Under the terms of the agreement, Astellas will license a suite of Twist’s VHH libraries for a period of five years and will use the libraries to conduct research and development activities. Twist will receive an upfront payment and will be eligible to receive annual maintenance fees and fees per product through payments associated with specific clinical and commercial milestones. Twist will also be eligible to receive royalty payments on product sales.
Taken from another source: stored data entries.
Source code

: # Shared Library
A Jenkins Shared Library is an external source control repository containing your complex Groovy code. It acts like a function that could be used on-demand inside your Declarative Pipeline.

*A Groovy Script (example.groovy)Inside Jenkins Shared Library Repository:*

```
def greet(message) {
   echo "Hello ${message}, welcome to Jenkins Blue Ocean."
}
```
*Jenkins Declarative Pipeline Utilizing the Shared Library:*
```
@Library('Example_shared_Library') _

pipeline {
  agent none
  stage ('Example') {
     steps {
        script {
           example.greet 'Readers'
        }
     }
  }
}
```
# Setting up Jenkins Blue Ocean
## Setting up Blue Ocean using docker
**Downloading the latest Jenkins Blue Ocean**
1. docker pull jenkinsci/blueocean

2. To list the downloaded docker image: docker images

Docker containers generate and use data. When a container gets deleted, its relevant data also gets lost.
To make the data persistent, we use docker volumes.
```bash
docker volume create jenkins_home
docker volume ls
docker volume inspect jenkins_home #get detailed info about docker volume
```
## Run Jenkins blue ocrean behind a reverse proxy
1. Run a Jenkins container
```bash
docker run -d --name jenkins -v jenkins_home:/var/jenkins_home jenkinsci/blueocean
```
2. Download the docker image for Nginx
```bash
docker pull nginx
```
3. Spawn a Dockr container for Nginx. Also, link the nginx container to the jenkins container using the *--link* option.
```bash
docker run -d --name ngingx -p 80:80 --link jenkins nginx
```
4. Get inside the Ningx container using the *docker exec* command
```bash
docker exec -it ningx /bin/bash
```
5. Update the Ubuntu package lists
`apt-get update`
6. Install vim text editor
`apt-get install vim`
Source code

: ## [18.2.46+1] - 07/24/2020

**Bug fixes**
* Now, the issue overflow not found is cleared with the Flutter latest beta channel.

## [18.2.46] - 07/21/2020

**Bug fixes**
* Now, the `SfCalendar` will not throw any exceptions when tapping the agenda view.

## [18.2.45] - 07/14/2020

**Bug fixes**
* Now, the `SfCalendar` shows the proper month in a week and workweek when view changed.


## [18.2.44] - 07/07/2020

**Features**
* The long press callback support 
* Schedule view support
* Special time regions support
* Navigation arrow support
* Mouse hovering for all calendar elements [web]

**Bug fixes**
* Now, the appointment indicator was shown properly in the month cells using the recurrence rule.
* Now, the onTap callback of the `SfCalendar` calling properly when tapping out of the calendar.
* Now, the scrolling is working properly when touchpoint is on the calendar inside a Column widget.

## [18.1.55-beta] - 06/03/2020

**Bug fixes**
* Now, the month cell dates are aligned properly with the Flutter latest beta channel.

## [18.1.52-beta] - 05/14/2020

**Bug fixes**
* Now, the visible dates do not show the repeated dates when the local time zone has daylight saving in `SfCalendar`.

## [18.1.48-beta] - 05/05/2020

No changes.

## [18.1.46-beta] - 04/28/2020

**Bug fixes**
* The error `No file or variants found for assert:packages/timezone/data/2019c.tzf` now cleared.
Twist VHH Antibody Libraries

Antibodies contain two variable domains, the heavy and the light chains. A VHH antibody, also known as a single domain antibody, is the antigen binding domain of the heavy chain, with three complementary determining regions (CDRs), or areas where antigens bind to the antibody. Twist’s VHH libraries use novel methods that combine synthetic and natural approaches to maximize diversity up to 10 billion for each library, creating high quality VHH libraries for use against any protein target. The small size of the VHH antibodies allow them to access targets that traditional antibodies cannot, with tight binding affinity. The modular nature of VHH antibodies supports creation of bi- or multi-specific antibodies ideal for developing next generation therapies specific to oncology, autoimmune disease and virology. During the pandemic, Twist published on the use of these libraries to neutralize SARS-CoV-2 (MAbs. 2022; 14(1): 2002236).